We know that Shannon Capacity is given as

C=B*log2(1+SNR)

or in the case of CDMA

C=B*log2(1+SINR)

where ‘B’ is the bandwidth and SINR is the signal to noise plus interference ratio. For OFDMA the SNR is given as

SNR=Pu/(B*No)

where ‘Pu’ is the signal power of a single user and ‘No’ is the Noise Power Spectral Density. For CDMA the calculation of SINR is a bit more complicated as we have to take into account the Multiple Access Interference. If the total number of users is ‘u’ the SINR is calculated as

SINR=Pu/(B*No+(u-1)*Pu)

The code given below plots the capacity of CDMA and OFDMA as a function of Noise Power Spectral Density ‘No’.

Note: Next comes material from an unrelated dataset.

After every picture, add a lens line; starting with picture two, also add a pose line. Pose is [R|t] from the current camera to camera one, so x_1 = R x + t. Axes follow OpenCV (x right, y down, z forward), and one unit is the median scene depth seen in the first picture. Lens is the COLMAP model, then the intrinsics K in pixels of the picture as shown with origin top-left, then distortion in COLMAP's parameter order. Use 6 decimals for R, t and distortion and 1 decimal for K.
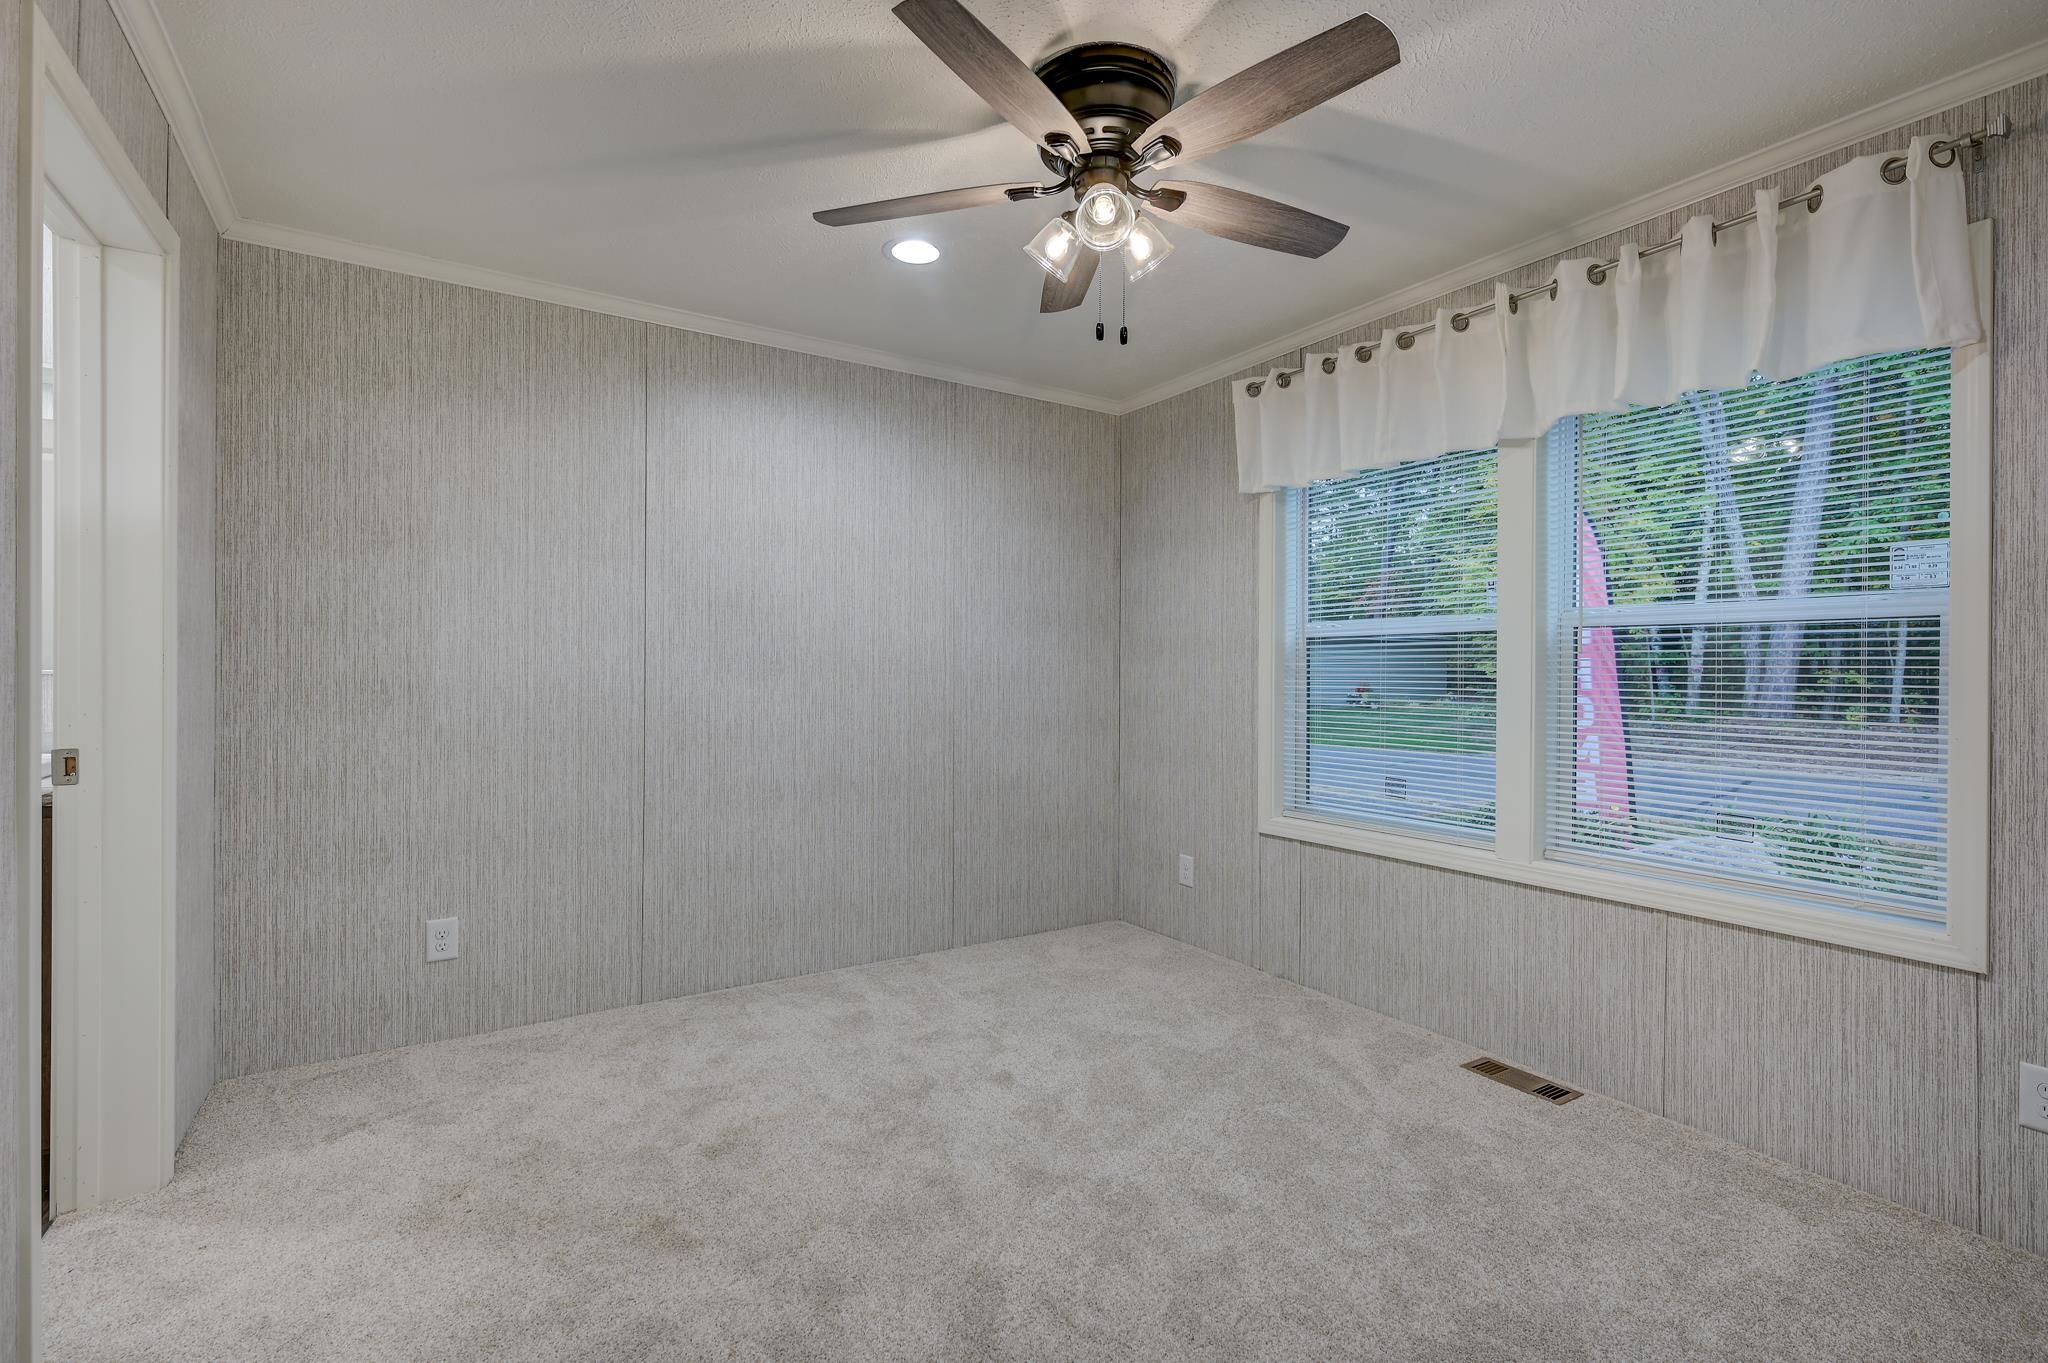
lens RADIAL K [[912.8, 0, 1030.2], [0, 912.8, 684.7], [0, 0, 1]] dist [0.001549, 0.000079]
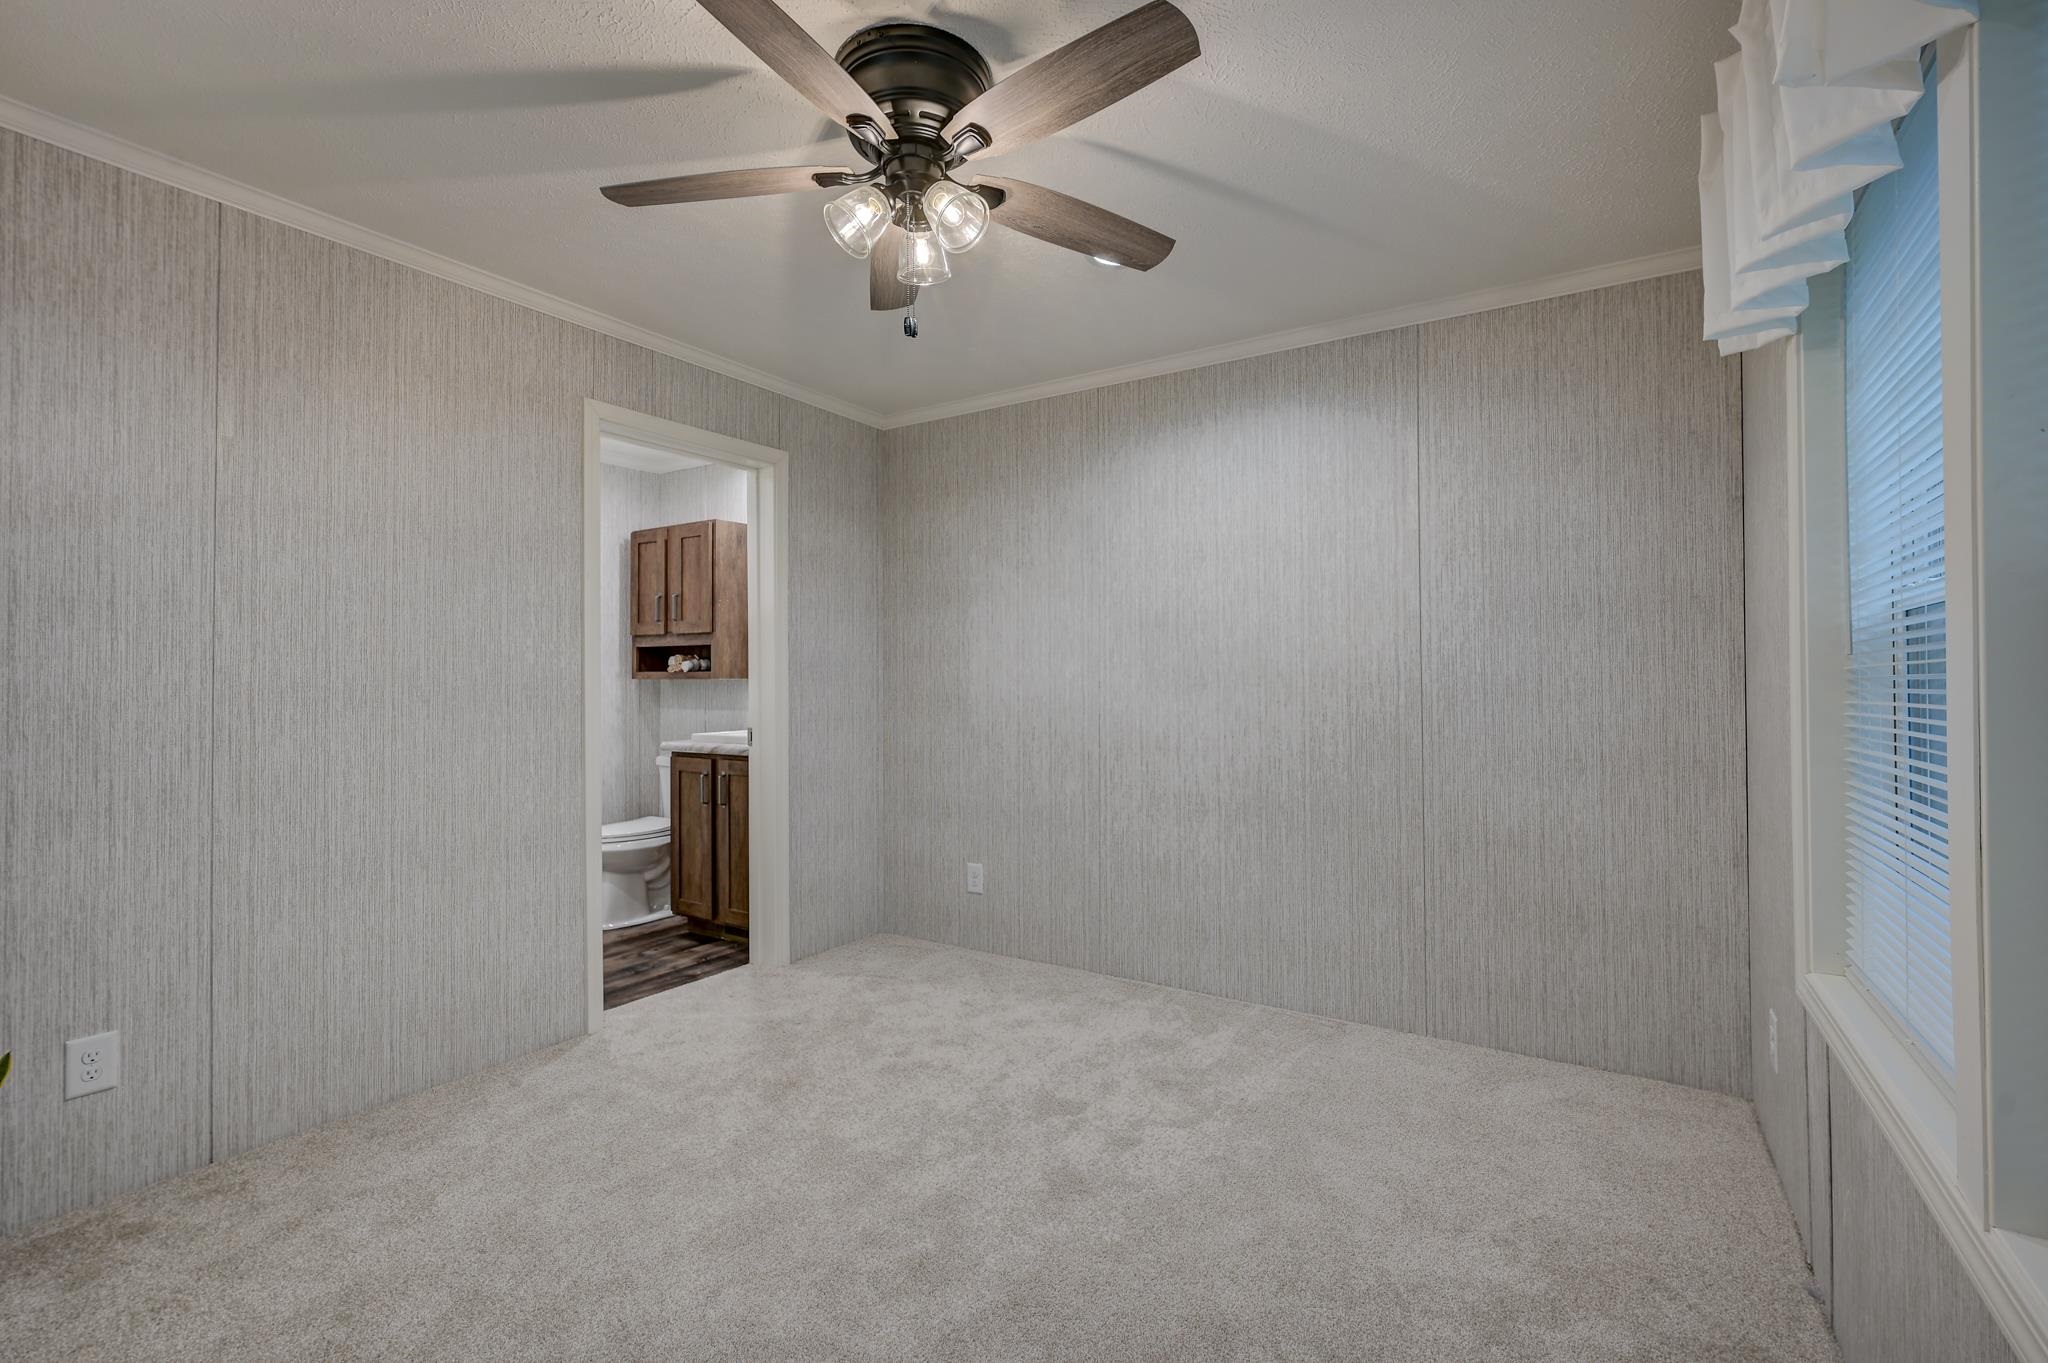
lens RADIAL K [[912.8, 0, 1020.3], [0, 912.8, 681.8], [0, 0, 1]] dist [0.001549, 0.000079]
pose [[0.420154, -0.005388, -0.907437, 0.637793], [-0.006536, 0.999938, -0.008964, -0.010613], [0.907429, 0.009697, 0.420093, 0.453166]]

%%%%%%%%%%%%%%%%%%%%%%%%%%%%%%%%%%%%%%%%%%%%%%%%%%%
% CAPACITY OF CDMA and OFDMA
% u - Number of users
% Pu - Power of a single user
% No - Noise Power Spectral Density
%
% Copyright RAYmaps (www.raymaps.com)
%%%%%%%%%%%%%%%%%%%%%%%%%%%%%%%%%%%%%%%%%%%%%%%%%%%

clear all
close all

u=20;
Pu=1;
No=1e-8:1e-8:1e-6;

B=20e6;
C_CDMA=u*B*log2(1+Pu./(B*No+(u-1)*Pu));

B=1e6;
C_OFDMA=u*B*log2(1+Pu./(B*No));

plot(No,C_CDMA/1e6);hold on
plot(No,C_OFDMA/1e6,'r');hold off
xlabel('Noise Power Spectral Density (No)')
ylabel('Capacity (Mbps)')
legend('CDMA','OFDMA')
%%%%%%%%%%%%%%%%%%%%%%%%%%%%%%%%%%%%%%%%%%%%%%%%%%%
Shannon Capacity of CDMA and OFDMA
Shannon Capacity of CDMA and OFDMA

We see that the capacity of OFDMA is much more sensitive to noise than CDMA. Within the low noise region the capacity of OFDMA is much better than CDMA but as the noise increases the capacity of the two schemes converges. In fact it was seen that as the noise PSD is further increased the two curves completely overlap each other. Therefore it can be concluded that OFDMA is the preferred technique when we are operating in the high SNR regime.

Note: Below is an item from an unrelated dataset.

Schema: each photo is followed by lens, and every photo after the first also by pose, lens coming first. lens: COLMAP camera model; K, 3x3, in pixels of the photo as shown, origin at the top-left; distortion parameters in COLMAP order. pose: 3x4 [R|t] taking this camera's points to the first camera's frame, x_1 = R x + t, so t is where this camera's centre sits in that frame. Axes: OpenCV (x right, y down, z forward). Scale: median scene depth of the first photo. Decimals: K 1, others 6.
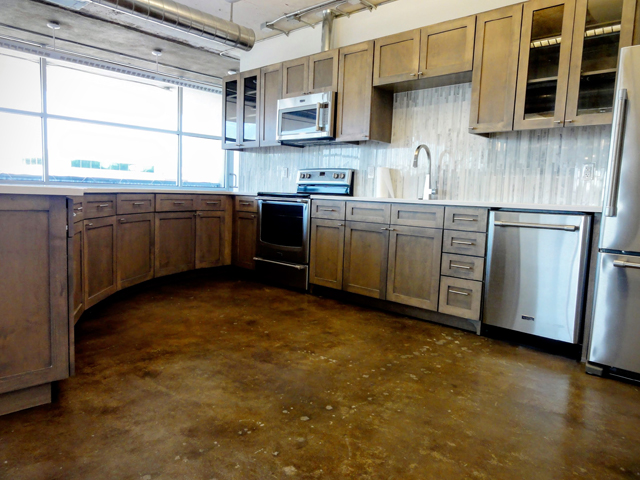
lens RADIAL K [[451.1, 0, 319.2], [0, 451.1, 239.8], [0, 0, 1]] dist [-0.000223, -0.000151]
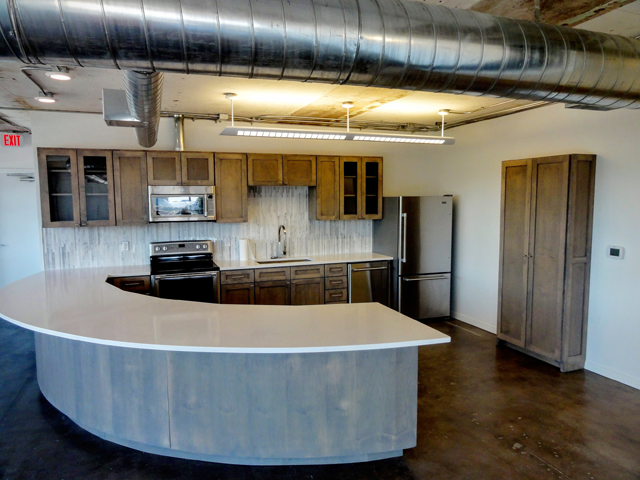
lens RADIAL K [[451.1, 0, 318.9], [0, 451.1, 239.9], [0, 0, 1]] dist [-0.000223, -0.000151]
pose [[0.453080, -0.121947, 0.883089, -1.117397], [0.117945, 0.990091, 0.076210, -0.266792], [-0.883633, 0.069626, 0.462974, 0.161690]]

Does Shannon Capacity Increase by Dividing a Frequency Band into Narrow Bins

Somebody recently asked me this question “Does Shannon Capacity Increase by Dividing a Frequency Band into Narrow Bins”. To be honest I was momentarily confused and thought that this may be the case since many of the modern Digital Communication Systems do use narrow frequency bins e.g. LTE. But on closer inspection I found that the Shannon Capacity does not change, in fact it remains exactly the same. Following is the reasoning for that.

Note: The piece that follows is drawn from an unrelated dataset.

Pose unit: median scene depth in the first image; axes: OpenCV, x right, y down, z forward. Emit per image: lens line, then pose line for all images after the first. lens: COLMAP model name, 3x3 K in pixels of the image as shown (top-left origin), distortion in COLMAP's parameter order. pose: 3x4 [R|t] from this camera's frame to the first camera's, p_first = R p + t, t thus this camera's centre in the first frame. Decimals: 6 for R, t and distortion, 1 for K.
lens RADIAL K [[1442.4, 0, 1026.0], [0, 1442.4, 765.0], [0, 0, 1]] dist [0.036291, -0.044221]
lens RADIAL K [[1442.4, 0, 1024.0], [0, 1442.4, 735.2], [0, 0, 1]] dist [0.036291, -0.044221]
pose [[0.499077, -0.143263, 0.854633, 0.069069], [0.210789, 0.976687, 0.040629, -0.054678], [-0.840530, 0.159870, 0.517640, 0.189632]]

Shannon Capacity is calculated as:

C=B*log2(1+SNR)

or

C=B*log2(1+P/(B*No))

Now if the bandwidth ‘B’ is divided into 10 equal blocks then the transmit power ‘P’ for each block would also be divided by 10 to keep the total transmit power for the entire band to be constant. This means that the factor P/(B*No) remains constant. So the total capacity for the 10 blocks would be calculated as:

C=10*(B/10)*log2(1+P/(B*No))

So the Shannon Capacity for the entire band remains the same.

PS: The reason for the narrower channels is that for a narrow channel the channel appears relatively flat in the frequency domain and the process of equilization is thus simplified (a simple multiplication/division would do).

Note: ‘No’ is the Noise Power Spectral Density and ‘B*No’ is the Noise Power.